Working data.
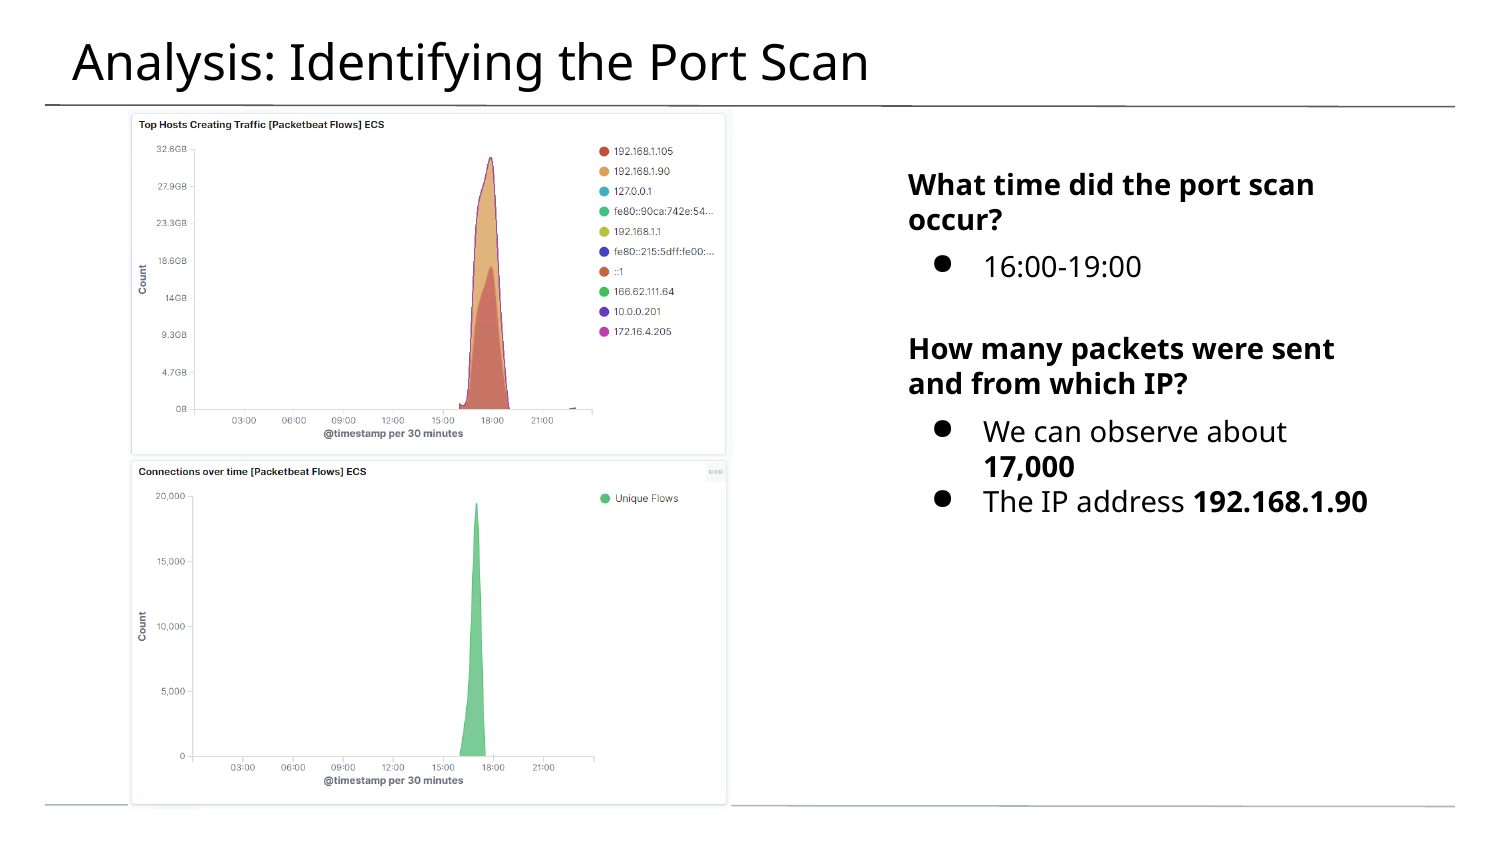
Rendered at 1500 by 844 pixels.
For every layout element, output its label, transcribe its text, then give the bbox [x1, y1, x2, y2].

subtitle What time did the port scan occur? 16:00-19:00 How many packets were sent and from which IP? We can observe about 17,000 The IP address 192.168.1.90 [833, 103, 1461, 770]
title Analysis: Identifying the Port Scan [0, 0, 1500, 88]
picture [127, 108, 732, 809]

Task item. When you repeat the material above, keep every word exact and leave out the pictures.

Written answer.
Rendered at 1500 by 844 pixels.
For every layout element, output its label, transcribe its text, then give the bbox [x1, y1, x2, y2].

subtitle What time did the port scan occur? 16:00-19:00 How many packets were sent and from which IP? We can observe about 17,000 The IP address 192.168.1.90 [833, 103, 1461, 770]
title Analysis: Identifying the Port Scan [0, 0, 1500, 88]
picture [127, 108, 732, 809]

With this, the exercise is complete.